This month, Mickey Stuewe (b|t) hosted T-SQL Tuesday, giving us a topic of “data modeling gone wrong“. This is a fantastic topic – there are just so many ways that data modeling can go wrong, even by experienced pros – that I wanted to chime in, even though I wasn’t able to get a post written by the deadline for that event.
Almost every company (and every programmer) has certain conventions that they use when developing programs. For the most part, they serve to streamline the process and make it easier for teams to maintain each others’ code. Hungarian notation is frequently a big part of that. While you may not know it by that name, we’ve all seen it: it’s the prefix, often in lowercase letters, that programmers attach to the beginning of the name of an object to denote its type or function. A couple of examples that I use frequently are “fn” to denote a function or “wk” to denote a variable that I use to store intermediate, working values. Useful, right?

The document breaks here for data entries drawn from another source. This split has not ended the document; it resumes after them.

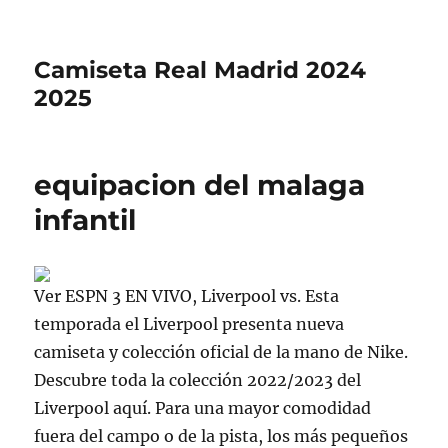
Camiseta Real Madrid 2024
2025
equipacion del malaga
infantil
Ver ESPN 3 EN VIVO, Liverpool vs. Esta
temporada el Liverpool presenta nueva
camiseta y colección oficial de la mano de Nike.
Descubre toda la colección 2022/2023 del
Liverpool aquí. Para una mayor comodidad
fuera del campo o de la pista, los más pequeños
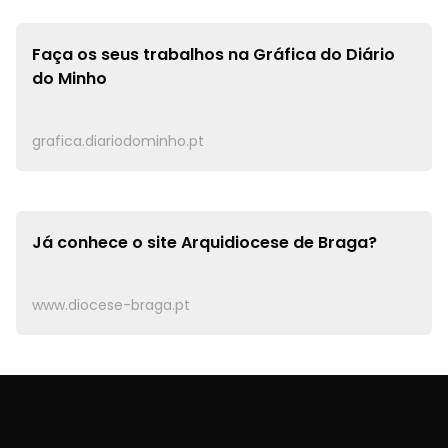
Faça os seus trabalhos na
Gráfica do Diário
do Minho
grafica.diariodominho.pt
Já conhece o site
Arquidiocese de Braga?
www.diocese-braga.pt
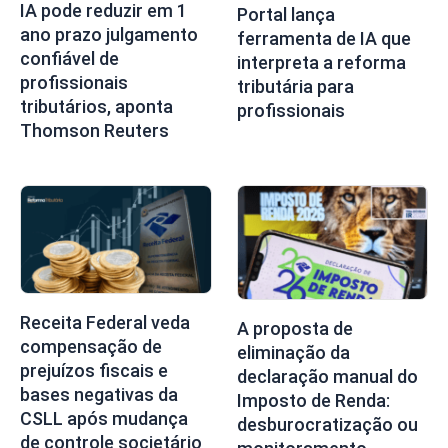
IA pode reduzir em 1
Portal lança
ano prazo julgamento
ferramenta de IA que
confiável de
interpreta a reforma
profissionais
tributária para
tributários, aponta
profissionais
Thomson Reuters
Receita Federal veda
A proposta de
compensação de
eliminação da
prejuízos fiscais e
declaração manual do
bases negativas da
Imposto de Renda:
CSLL após mudança
desburocratização ou
de controle societário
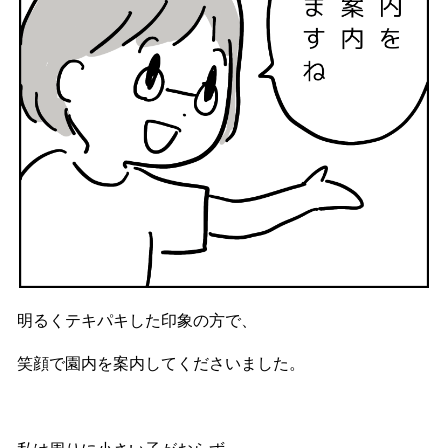
明るくテキパキした印象の方で、
笑顔で園内を案内してくださいました。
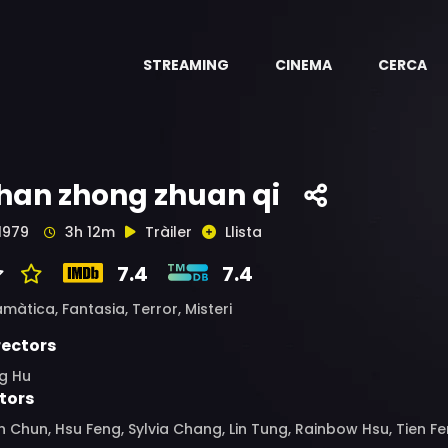
STREAMING
CINEMA
CERCA
han zhong zhuan qi
1979
3h 12m
Tràiler
Llista
7.4
7.4
amàtica,
Fantasia,
Terror,
Misteri
rectors
ng Hu
tors
h Chun, Hsu Feng, Sylvia Chang, Lin Tung, Rainbow Hsu, Tien F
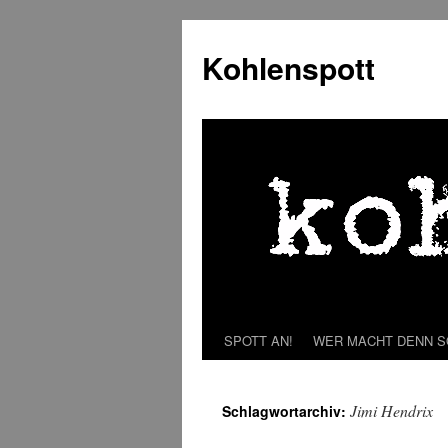
Zum
Inhalt
Kohlenspott
springen
SPOTT AN!
WER MACHT DENN 
Jimi Hendrix
Schlagwortarchiv:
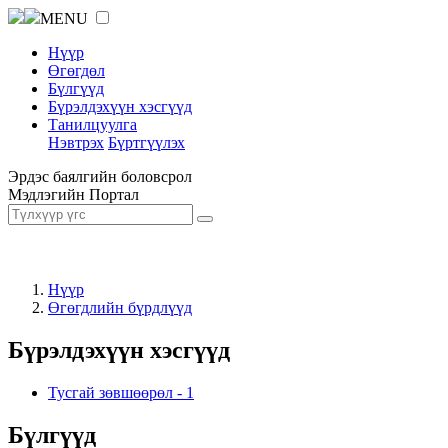
MENU
Нүүр
Өгөгдөл
Бүлгүүд
Бүрэлдэхүүн хэсгүүд
Танилцуулга
Нэвтрэх
Бүртгүүлэх
Эрдэс баялгийн боловсрол
Мэдлэгийн Портал
Нүүр
Өгөгдлийн бүрдлүүд
Бүрэлдэхүүн хэсгүүд
Тусгай зөвшөөрөл
-
1
Бүлгүүд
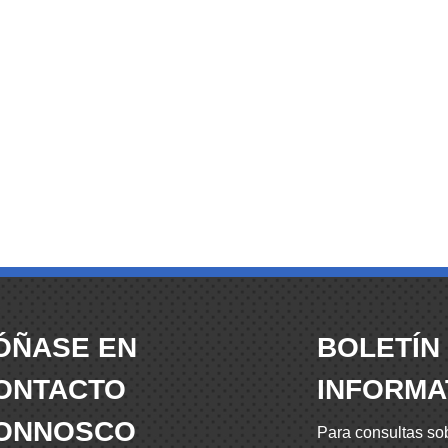
ÓÑASE EN
BOLETÍN
ONTACTO
INFORMA
ONNOSCO
Para consultas so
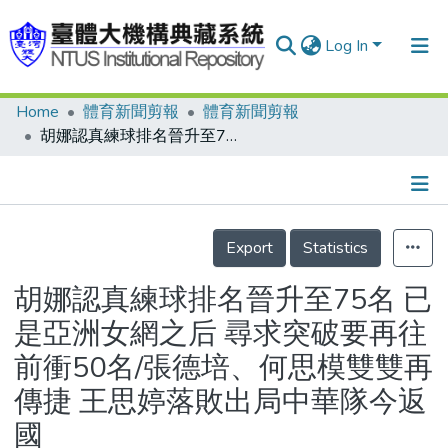
Log In
Home
體育新聞剪報
體育新聞剪報
Communities & Collections
胡娜認真練球排名晉升至75名 已是亞洲女網之后 尋求突破要再往前衝50名/張德培、何思模雙雙再傳捷 王思婷落敗出局中華隊今返國
Research Outputs
Fundings & Projects
Details
People
Export
Statistics
Organizations
胡娜認真練球排名晉升至75名 已
Statistics
是亞洲女網之后 尋求突破要再往
前衝50名/張德培、何思模雙雙再
傳捷 王思婷落敗出局中華隊今返
國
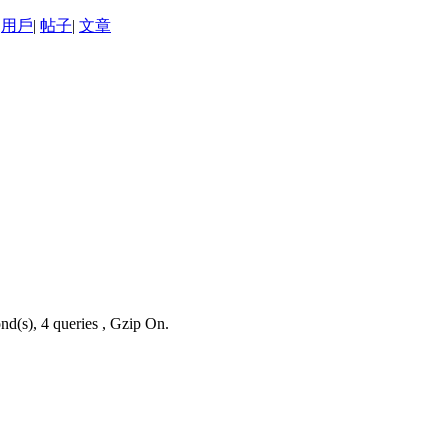
用戶
|
帖子
|
文章
nd(s), 4 queries , Gzip On.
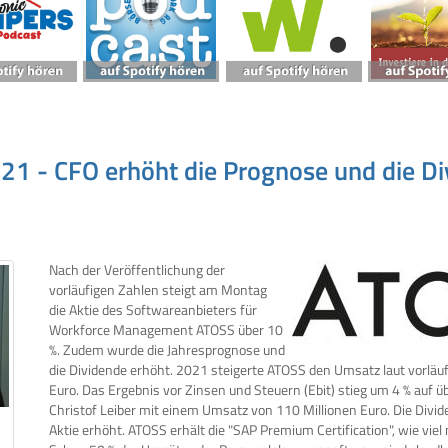
1 - CFO erhöht die Prognose und die Di
Nach der Veröffentlichung der
vorläufigen Zahlen steigt am Montag
die Aktie des Softwareanbieters für
Workforce Management ATOSS über 10
%. Zudem wurde die Jahresprognose und
die Dividende erhöht. 2021 steigerte ATOSS den Umsatz laut vorläu
Euro. Das Ergebnis vor Zinsen und Steuern (Ebit) stieg um 4 % auf 
Christof Leiber mit einem Umsatz von 110 Millionen Euro. Die Divid
Aktie erhöht. ATOSS erhält die "SAP Premium Certification", wie v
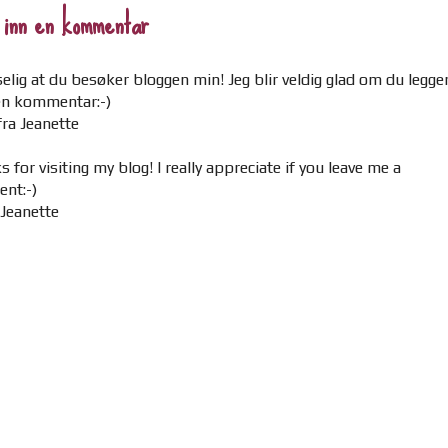
 inn en kommentar
elig at du besøker bloggen min! Jeg blir veldig glad om du legge
 en kommentar:-)
ra Jeanette
 for visiting my blog! I really appreciate if you leave me a
nt:-)
 Jeanette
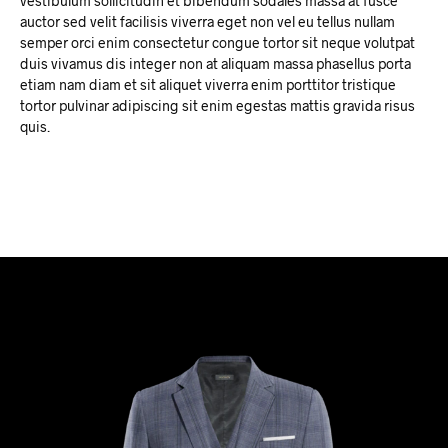
vestibulum sollicitudin et bibendum sodales massa at fusce
auctor sed velit facilisis viverra eget non vel eu tellus nullam
semper orci enim consectetur congue tortor sit neque volutpat
duis vivamus dis integer non at aliquam massa phasellus porta
etiam nam diam et sit aliquet viverra enim porttitor tristique
tortor pulvinar adipiscing sit enim egestas mattis gravida risus
quis.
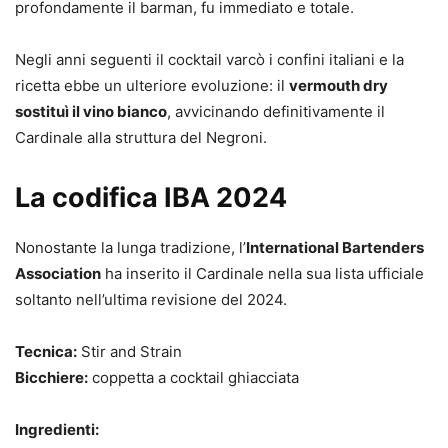
profondamente il barman, fu immediato e totale.
Negli anni seguenti il cocktail varcò i confini italiani e la
ricetta ebbe un ulteriore evoluzione: il
vermouth dry
sostituì il vino bianco
, avvicinando definitivamente il
Cardinale alla struttura del Negroni.
La codifica IBA 2024
Nonostante la lunga tradizione, l’
International Bartenders
Association
ha inserito il Cardinale nella sua lista ufficiale
soltanto nell’ultima revisione del 2024.
Tecnica:
Stir and Strain
Bicchiere:
coppetta a cocktail ghiacciata
Ingredienti:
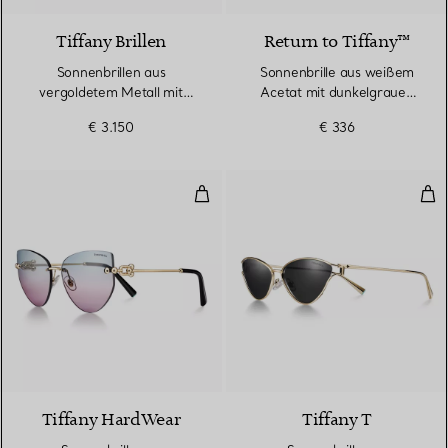
Tiffany Brillen
Return to Tiffany™
Sonnenbrillen aus
Sonnenbrille aus weißem
vergoldetem Metall mit
Acetat mit dunkelgrauen
verspiegelten Gläsern
Gläsern
€ 3.150
€ 336
Sonnenbrille aus blassgoldfarben
Son
Tiffany HardWear
Tiffany T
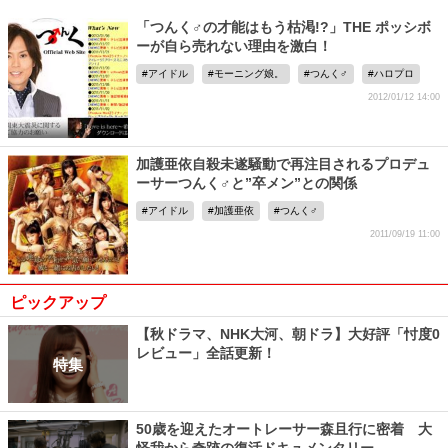
「つんく♂の才能はもう枯渇!?」THE ポッシボ
ーが自ら売れない理由を激白！
アイドル
モーニング娘。
つんく♂
ハロプロ
2012/01/12 14:00
加護亜依自殺未遂騒動で再注目されるプロデュ
ーサーつんく♂と”卒メン”との関係
アイドル
加護亜依
つんく♂
2011/09/19 11:00
ピックアップ
【秋ドラマ、NHK大河、朝ドラ】大好評「忖度0
レビュー」全話更新！
特集
50歳を迎えたオートレーサー森且行に密着 大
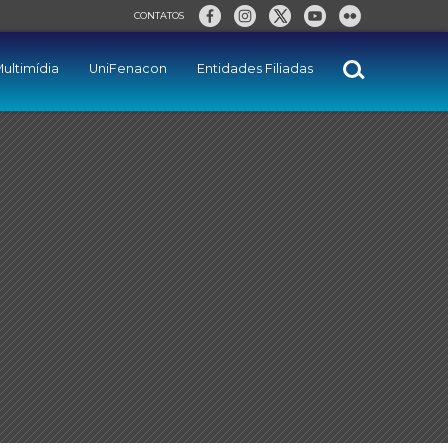
CONTATOS
ultimídia
UniFenacon
Entidades Filiadas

Well, most of the time. Just like any good thing, Hungarian notation can be taken too far. Suppose you have a column in your database that stores US zip codes:
intZip int NOT NULL
Looks easy enough. A US zip code is 5 or 9 numeric digits. We can deal with the dash that a 9-digit zip code uses by masking it when it’s output. No problem.
… Except when your company decides to start doing business in Canada. Canada uses 6-character alphanumeric postal codes. The misnomer of “zip code” versus “postal code” is easy enough to ignore, but that prefix says that the value is an integer. Now your schema has a column like this:
intZip varchar(9) NOT NULL
and a query might resemble this:
SELECT name FROM customers WHERE intZip = 'M4B1B3';
Hmmm… The prefix isn’t really helpful anymore, is it? It’s actually counterproductive like this: your code states that the value is an integer (people apply meaning to the name, after all – that’s why you used it), but the datatype is a varchar. You either have to live with it or you have to refactor every piece of code that contains a zip code. Most of us will let the discrepancy go at first. It’s only one column, after all. But think about where this leads. One field might not matter so much, but what about the next time a type change is required? And the next? And the next? We change code all the time.
I worked with a system several years ago that was in this state. They had used Hungarian notation to denote the type of the column, not realizing the inevitable consequences. It was a mess. Strings had become integers; integers had become strings; strings had become dates; and so on. They had comments everywhere to remind themselves of what the actual type of the column was, and one of the first steps in every project was to confirm the types of the columns they needed to work with. Every change took them far longer than it would have if they hadn’t used the prefixes to denote the type.
Prefixes can be quite useful. They help make our code self-documenting, and they allow us to more easily distinguish similarly-named objects within a namespace. I don’t code without them. But use them the right way: only use a prefix if you’re certain that the characteristic the prefix describes will never change. And
if when it does? Take the time to do the refactoring. Your coworkers will thank you later.